No pictures go in the copy; everything else in the records below must be output exactly.

** Opening Data to use block **

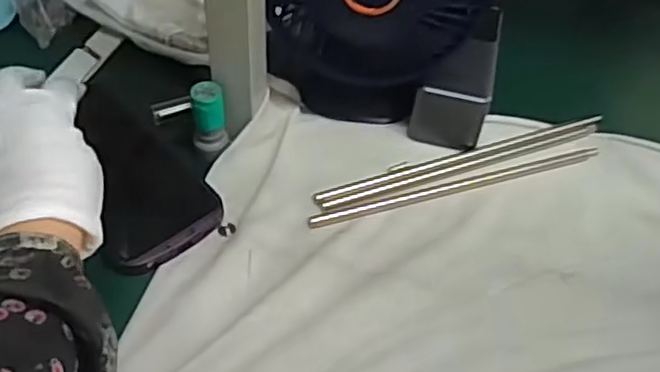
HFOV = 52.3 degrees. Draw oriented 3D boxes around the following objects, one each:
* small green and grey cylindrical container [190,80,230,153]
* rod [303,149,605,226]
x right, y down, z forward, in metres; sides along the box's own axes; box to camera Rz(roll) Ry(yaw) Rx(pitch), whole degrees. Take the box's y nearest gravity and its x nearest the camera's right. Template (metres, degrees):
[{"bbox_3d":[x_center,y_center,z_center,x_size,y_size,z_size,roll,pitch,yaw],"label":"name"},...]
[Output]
[{"bbox_3d":[-0.081,-0.044,0.454,0.023,0.053,0.018,-3,49,-6],"label":"small green and grey cylindrical container"},{"bbox_3d":[0.093,-0.002,0.468,0.223,0.004,0.010,-14,51,-16],"label":"rod"}]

** Closing Data to use block **

→ **Expected answer**
HFOV = 52.3 degrees. Draw oriented 3D boxes around the following objects, one each:
* small green and grey cylindrical container [190,80,230,153]
* rod [303,149,605,226]
x right, y down, z forward, in metres; sides along the box's own axes; box to camera Rz(roll) Ry(yaw) Rx(pitch), whole degrees. Take the box's y nearest gravity and its x nearest the camera's right. Template (metres, degrees):
[{"bbox_3d":[x_center,y_center,z_center,x_size,y_size,z_size,roll,pitch,yaw],"label":"name"},...]
[Output]
[{"bbox_3d":[-0.081,-0.044,0.454,0.023,0.053,0.018,-3,49,-6],"label":"small green and grey cylindrical container"},{"bbox_3d":[0.093,-0.002,0.468,0.223,0.004,0.010,-14,51,-16],"label":"rod"}]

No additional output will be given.